Vale também mencionar aqui uma tradição que vai além do universo austro-germânico e francês: a escola russa. Sergei Rachmaninoff compôs dois conjuntos de estudos que são referência nesse repertório avançado - os Études-Tableaux Op. 33 (1911) e Op. 39 (1916–1917). O nome já diz muito: tableau significa "quadro" em francês. Rachmaninoff concebia cada estudo como uma evocação musical de uma imagem ou estado de espírito e se recusava a revelar o que havia inspirado cada peça, dizendo que preferia deixar o ouvinte pintar por conta própria. Juntos, os dois conjuntos são um exemplo poderoso de como a escola russa levou a tradição do étude a um novo patamar: aqui, técnica, narrativa e profundidade emocional são completamente inseparáveis.

Uma zona cinzenta muito interessante: Brahms e Cortot

Existem dois métodos que merecem um parágrafo à parte porque não se encaixam perfeitamente em nenhuma das duas categorias (e isso é exatamente o que os torna fascinantes).

Johannes Brahms publicou seus 51 Exercícios para Piano como uma coleção de exercícios repetitivos - o que, na forma, os aproxima da técnica pura. Mas a diferença fundamental é que eles foram criados para preparar o pianista especificamente para a escrita de Brahms: sequências de terças, oitavas, polifonia, extensões. Não é uma técnica genérica mas sim pensada em função de um repertório específico.

Alfred Cortot (1877–1962) foi ainda mais longe com seus Principes Rationnels de la Technique Pianistique (1928). A grande inovação do método dele foi substituir o exercício mecânico pelo estudo racional da dificuldade: ele parte de passagens reais do repertório romântico - sobretudo Chopin - e cria exercícios para resolver aquela dificuldade em seu princípio mais elementar. É quase uma filosofia: entender por que um trecho é difícil, reduzir essa dificuldade ao seu gesto fundamental, e treiná-lo com inteligência.
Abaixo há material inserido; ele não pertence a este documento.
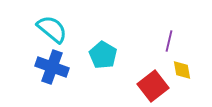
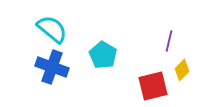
yellow diamond: rotated 55 degrees clockwise
red square: rotated 24 degrees clockwise
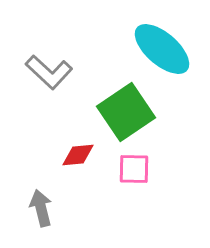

Os dois vivem numa espécie de território intermediário pois têm a repetição e o foco da técnica pura, mas nascem diretamente do repertório. Isso mostra que a fronteira entre os dois mundos não é uma linha rígida, e que a pedagogia pianística é muito mais rica do que a dicotomia simples "exercício ou peça".

Então, qual é a resposta?

Os dois. Sempre os dois.

A técnica pura cria o vocabulário de movimentos (as pastinhas que ficam guardadas e prontas). A técnica aplicada ensina a usar esse vocabulário dentro da música, com expressão e intencionalidade. Uma sem a outra gera desequilíbrio: só técnica pura pode criar um pianista tecnicamente capaz mas musicalmente vazio; só repertório, sem trabalho técnico específico, pode deixar o desenvolvimento mais lento e fragmentado do que precisa ser.

O que muda de aluno para aluno (e isso é trabalho do professor) é a proporção, o momento certo de introduzir cada coisa, e qual método de técnica aplicada faz mais sentido para aquele perfil, aquele nível, aquela fase do desenvolvimento.


Espero que tenham gostado do assunto de hoje, achei super interessante abordar e tenho certeza que pode te auxiliar nos estudos do piano e trazer mais clareza sobre o que você está fazendo na sua prática!

Obrigada por ler e até o próximo post!